## Work required
Write only how many lines in this data include "optical".

## Record set
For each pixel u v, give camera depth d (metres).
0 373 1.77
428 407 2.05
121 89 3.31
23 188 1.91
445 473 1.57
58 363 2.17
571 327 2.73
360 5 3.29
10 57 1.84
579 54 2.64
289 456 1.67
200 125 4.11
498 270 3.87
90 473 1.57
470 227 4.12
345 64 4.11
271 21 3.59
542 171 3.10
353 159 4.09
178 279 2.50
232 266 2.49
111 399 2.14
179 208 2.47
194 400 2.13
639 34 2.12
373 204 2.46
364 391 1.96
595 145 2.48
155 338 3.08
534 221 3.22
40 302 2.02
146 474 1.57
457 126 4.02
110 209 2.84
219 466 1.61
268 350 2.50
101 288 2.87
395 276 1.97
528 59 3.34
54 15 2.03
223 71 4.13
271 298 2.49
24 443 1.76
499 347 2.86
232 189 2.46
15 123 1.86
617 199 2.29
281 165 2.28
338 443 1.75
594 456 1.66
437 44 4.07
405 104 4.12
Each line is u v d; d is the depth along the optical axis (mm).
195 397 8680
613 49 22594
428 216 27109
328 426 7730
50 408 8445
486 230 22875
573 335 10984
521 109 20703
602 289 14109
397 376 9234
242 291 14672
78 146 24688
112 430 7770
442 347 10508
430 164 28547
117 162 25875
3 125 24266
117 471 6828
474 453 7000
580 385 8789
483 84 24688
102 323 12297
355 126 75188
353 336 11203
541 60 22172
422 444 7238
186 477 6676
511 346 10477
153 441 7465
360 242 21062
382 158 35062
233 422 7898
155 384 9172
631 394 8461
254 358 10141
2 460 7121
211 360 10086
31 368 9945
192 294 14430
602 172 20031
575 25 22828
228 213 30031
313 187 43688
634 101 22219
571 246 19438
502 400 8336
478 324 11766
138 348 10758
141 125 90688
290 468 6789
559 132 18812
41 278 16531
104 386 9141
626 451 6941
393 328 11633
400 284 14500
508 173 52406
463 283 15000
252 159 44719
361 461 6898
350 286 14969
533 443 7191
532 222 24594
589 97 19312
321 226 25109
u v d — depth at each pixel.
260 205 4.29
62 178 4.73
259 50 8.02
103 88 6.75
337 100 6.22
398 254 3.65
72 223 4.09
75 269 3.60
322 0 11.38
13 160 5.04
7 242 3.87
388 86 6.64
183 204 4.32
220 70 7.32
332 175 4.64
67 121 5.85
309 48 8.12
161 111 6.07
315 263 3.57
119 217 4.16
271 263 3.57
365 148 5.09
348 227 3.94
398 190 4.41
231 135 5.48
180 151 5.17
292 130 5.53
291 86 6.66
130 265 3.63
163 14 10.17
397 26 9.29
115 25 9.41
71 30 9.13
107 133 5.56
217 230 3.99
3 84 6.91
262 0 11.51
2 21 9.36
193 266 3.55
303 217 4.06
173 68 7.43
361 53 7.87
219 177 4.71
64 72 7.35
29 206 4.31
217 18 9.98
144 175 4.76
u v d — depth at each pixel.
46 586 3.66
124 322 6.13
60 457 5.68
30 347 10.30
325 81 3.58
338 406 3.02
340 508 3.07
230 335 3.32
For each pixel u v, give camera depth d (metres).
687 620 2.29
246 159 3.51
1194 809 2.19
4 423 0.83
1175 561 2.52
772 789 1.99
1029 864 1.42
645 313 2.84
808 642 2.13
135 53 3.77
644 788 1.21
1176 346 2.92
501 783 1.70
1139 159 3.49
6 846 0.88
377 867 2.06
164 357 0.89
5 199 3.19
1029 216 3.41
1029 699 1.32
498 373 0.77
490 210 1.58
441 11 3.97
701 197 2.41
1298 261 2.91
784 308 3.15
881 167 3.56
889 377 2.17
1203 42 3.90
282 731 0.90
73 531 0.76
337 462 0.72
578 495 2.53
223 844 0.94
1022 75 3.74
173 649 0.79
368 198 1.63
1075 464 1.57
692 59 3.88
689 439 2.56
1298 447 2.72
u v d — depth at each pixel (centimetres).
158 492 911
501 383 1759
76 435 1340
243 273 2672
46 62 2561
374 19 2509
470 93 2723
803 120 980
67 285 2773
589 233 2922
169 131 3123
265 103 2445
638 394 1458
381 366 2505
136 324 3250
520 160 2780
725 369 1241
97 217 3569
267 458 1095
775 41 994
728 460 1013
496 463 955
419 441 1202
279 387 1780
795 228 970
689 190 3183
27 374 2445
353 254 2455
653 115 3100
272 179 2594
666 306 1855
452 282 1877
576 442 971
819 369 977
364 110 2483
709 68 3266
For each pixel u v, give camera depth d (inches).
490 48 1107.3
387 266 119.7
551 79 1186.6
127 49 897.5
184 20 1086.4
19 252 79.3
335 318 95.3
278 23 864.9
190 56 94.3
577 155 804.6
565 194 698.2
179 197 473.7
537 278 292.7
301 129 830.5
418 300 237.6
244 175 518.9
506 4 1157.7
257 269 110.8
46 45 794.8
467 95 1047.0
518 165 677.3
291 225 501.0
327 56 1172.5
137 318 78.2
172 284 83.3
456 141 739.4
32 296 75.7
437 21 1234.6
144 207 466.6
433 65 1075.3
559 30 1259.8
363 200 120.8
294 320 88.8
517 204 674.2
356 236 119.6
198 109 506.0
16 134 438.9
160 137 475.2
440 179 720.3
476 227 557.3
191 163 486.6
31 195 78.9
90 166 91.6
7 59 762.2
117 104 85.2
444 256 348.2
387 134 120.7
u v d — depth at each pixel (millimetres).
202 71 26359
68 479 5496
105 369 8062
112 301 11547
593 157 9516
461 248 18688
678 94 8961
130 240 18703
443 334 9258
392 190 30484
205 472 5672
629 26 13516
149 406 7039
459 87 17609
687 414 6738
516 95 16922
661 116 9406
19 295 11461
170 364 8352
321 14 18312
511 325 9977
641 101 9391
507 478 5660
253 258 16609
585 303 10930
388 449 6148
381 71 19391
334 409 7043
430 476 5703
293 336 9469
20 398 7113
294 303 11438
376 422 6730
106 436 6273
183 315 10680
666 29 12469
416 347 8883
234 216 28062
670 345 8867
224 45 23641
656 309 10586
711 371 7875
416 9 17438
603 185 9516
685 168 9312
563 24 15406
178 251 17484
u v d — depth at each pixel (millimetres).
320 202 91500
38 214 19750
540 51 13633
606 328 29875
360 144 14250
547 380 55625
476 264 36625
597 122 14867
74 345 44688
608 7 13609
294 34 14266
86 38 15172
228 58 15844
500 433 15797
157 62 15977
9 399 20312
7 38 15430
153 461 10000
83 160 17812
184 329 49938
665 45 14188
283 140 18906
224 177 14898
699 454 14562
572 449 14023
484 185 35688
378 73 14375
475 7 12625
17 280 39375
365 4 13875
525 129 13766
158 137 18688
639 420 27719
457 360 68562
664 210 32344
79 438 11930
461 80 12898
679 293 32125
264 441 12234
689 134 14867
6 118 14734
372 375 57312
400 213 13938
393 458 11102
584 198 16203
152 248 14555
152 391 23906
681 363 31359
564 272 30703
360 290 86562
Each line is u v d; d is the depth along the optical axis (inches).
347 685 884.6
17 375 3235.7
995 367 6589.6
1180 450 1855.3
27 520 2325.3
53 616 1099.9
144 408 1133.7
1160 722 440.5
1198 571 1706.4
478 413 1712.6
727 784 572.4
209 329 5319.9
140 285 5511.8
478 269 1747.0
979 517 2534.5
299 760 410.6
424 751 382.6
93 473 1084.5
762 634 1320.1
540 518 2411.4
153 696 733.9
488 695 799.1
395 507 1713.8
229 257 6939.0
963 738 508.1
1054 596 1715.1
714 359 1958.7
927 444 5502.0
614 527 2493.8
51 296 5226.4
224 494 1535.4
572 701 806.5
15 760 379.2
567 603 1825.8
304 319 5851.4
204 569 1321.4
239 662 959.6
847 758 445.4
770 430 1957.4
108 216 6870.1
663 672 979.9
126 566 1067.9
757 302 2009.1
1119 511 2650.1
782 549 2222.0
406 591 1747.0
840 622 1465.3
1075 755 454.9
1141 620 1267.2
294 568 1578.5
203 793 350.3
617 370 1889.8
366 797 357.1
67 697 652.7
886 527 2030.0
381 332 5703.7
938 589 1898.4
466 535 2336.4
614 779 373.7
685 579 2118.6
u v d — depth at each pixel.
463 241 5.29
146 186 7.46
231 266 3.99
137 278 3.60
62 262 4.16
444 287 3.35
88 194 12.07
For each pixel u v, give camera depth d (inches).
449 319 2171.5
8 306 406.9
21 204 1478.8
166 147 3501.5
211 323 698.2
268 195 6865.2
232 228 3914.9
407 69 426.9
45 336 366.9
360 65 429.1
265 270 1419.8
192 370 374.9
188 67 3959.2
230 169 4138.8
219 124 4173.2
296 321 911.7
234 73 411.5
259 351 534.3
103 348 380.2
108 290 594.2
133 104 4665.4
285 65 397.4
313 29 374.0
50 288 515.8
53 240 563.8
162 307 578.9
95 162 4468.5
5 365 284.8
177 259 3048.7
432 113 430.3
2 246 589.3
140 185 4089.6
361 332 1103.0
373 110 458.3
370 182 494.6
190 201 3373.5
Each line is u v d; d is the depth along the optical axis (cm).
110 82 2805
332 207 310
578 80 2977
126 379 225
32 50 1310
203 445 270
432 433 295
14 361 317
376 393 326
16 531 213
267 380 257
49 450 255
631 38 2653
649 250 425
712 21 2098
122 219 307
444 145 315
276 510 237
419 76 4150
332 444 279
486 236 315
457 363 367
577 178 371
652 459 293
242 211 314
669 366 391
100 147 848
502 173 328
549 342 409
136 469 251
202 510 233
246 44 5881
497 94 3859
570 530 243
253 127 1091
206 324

## Expected answer
3